Los amantes del turismo gastronómico encontrarán en los productos locales auténticas delicias alpujarreñas. La miel de romero y tomillo, producida en colmenas tradicionales, los almendros garrapiñados y el aceite de oliva de producción artesanal son algunos de los tesoros culinarios que se pueden degustar. Los platos tradicionales, como las migas alpujarreñas, el choto al ajillo o la olla de San Antón, reflejan una cocina de montaña rica en sabores y tradición.
La observación astronómica constituye otra de las grandes atracciones de Beires. La ausencia de contaminación lumínica y la altitud convierten las noches estrelladas en un espectáculo inolvidable, ideal para los aficionados a la astronomía.
Para los interesados en el patrimonio etnológico, merece la pena recorrer los alrededores buscando antiguos molinos, acequias, eras y cortijos abandonados que hablan de un pasado agrícola próspero y de técnicas constructivas transmitidas de generación en generación.
Fiestas y tradiciones
El calendario festivo de Beires mantiene vivas tradiciones centenarias. Las fiestas patronales en honor a San Roque se celebran en agosto, con procesión, misa y verbena popular que reúne a vecinos y visitantes en la plaza del pueblo.
En enero, la festividad de San Antón conserva la tradición de las lumbres y la bendición de animales, una celebración que conecta directamente con el pasado ganadero de la localidad.
La Semana Santa se vive con sencillez pero profundo sentimiento, con procesiones que recorren las estrechas calles del pueblo creando una atmósfera de recogimiento y tradición.
Durante el otoño, la celebración de la Castañada marca el final de las cosechas con degustación de castañas asadas, nueces y frutos secos locales, acompañados de mistela y anís tradicional.
Información práctica
Beires se encuentra a 85 kilómetros de Almería capital. Para llegar desde Almería, se toma la A-348 dirección Fiñana hasta Gérgal, desde donde se continúa por la AL-5402 hasta Beires. El trayecto dura aproximadamente una hora y media por carreteras de montaña con numerosas curvas y magníficas vistas.
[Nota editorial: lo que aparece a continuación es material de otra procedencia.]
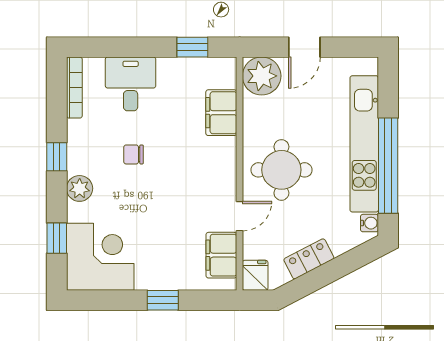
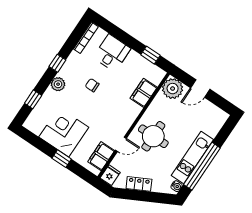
kitchen unit: (364, 144) -> (192, 157), width x0.73
corner desk: (100, 257) -> (64, 132), moved, turned -90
La mejor época para visitar Beires es de abril a junio y de septiembre a noviembre, cuando las temperaturas son agradables y el paisaje muestra sus mejores galas. Los inviernos pueden ser fríos debido a la altitud, mientras que los veranos, aunque secos, ofrecen noches frescas ideales para el descanso.
Es recomendable llevar ropa de abrigo incluso en verano, especialmente para las noches. Para las rutas de senderismo, el calzado adecuado es imprescindible debido al terreno pedregoso y a veces escarpado.
No olvides llevar cámara fotográfica: los paisajes y la arquitectura tradicional de Beires ofrecen instantáneas únicas de la Alpujarra más auténtica.